> **Information given**:
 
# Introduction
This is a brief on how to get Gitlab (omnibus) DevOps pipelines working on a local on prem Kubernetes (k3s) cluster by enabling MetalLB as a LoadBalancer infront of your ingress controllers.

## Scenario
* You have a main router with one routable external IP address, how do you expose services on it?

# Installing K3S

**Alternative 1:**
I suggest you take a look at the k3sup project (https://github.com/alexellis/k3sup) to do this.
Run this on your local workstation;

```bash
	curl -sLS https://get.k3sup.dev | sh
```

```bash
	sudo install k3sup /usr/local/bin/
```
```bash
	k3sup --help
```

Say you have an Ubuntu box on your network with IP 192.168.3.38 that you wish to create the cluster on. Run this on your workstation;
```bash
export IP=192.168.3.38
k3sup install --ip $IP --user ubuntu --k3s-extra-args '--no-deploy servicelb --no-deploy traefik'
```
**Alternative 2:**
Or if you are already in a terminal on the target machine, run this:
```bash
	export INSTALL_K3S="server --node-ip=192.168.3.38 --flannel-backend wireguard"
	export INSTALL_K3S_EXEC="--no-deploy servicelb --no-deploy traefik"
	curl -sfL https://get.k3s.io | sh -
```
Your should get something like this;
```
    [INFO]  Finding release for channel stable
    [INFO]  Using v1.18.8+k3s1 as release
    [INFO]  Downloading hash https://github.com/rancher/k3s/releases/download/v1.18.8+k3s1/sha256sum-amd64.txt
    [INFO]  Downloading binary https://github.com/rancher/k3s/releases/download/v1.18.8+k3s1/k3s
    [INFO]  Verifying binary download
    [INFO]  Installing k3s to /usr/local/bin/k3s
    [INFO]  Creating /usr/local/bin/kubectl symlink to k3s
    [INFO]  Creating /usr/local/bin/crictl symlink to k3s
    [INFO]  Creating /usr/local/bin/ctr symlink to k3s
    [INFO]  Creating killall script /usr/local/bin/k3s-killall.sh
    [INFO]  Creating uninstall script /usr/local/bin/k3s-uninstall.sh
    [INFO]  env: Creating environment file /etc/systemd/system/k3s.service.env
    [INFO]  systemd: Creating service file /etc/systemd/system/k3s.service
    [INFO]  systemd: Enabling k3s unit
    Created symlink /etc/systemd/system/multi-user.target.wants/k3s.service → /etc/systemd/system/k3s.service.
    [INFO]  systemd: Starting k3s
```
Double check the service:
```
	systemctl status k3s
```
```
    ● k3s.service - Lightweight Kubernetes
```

> **Exercise**:
Would you retype the records above without changing a word?

> **Task response**:
# Introduction
This is a brief on how to get Gitlab (omnibus) DevOps pipelines working on a local on prem Kubernetes (k3s) cluster by enabling MetalLB as a LoadBalancer infront of your ingress controllers.

## Scenario
* You have a main router with one routable external IP address, how do you expose services on it?

# Installing K3S

**Alternative 1:**
I suggest you take a look at the k3sup project (https://github.com/alexellis/k3sup) to do this.
Run this on your local workstation;

```bash
	curl -sLS https://get.k3sup.dev | sh
```

```bash
	sudo install k3sup /usr/local/bin/
```
```bash
	k3sup --help
```

Say you have an Ubuntu box on your network with IP 192.168.3.38 that you wish to create the cluster on. Run this on your workstation;
```bash
export IP=192.168.3.38
k3sup install --ip $IP --user ubuntu --k3s-extra-args '--no-deploy servicelb --no-deploy traefik'
```
**Alternative 2:**
Or if you are already in a terminal on the target machine, run this:
```bash
	export INSTALL_K3S="server --node-ip=192.168.3.38 --flannel-backend wireguard"
	export INSTALL_K3S_EXEC="--no-deploy servicelb --no-deploy traefik"
	curl -sfL https://get.k3s.io | sh -
```
Your should get something like this;
```
    [INFO]  Finding release for channel stable
    [INFO]  Using v1.18.8+k3s1 as release
    [INFO]  Downloading hash https://github.com/rancher/k3s/releases/download/v1.18.8+k3s1/sha256sum-amd64.txt
    [INFO]  Downloading binary https://github.com/rancher/k3s/releases/download/v1.18.8+k3s1/k3s
    [INFO]  Verifying binary download
    [INFO]  Installing k3s to /usr/local/bin/k3s
    [INFO]  Creating /usr/local/bin/kubectl symlink to k3s
    [INFO]  Creating /usr/local/bin/crictl symlink to k3s
    [INFO]  Creating /usr/local/bin/ctr symlink to k3s
    [INFO]  Creating killall script /usr/local/bin/k3s-killall.sh
    [INFO]  Creating uninstall script /usr/local/bin/k3s-uninstall.sh
    [INFO]  env: Creating environment file /etc/systemd/system/k3s.service.env
    [INFO]  systemd: Creating service file /etc/systemd/system/k3s.service
    [INFO]  systemd: Enabling k3s unit
    Created symlink /etc/systemd/system/multi-user.target.wants/k3s.service → /etc/systemd/system/k3s.service.
    [INFO]  systemd: Starting k3s
```
Double check the service:
```
	systemctl status k3s
```
```
    ● k3s.service - Lightweight Kubernetes
```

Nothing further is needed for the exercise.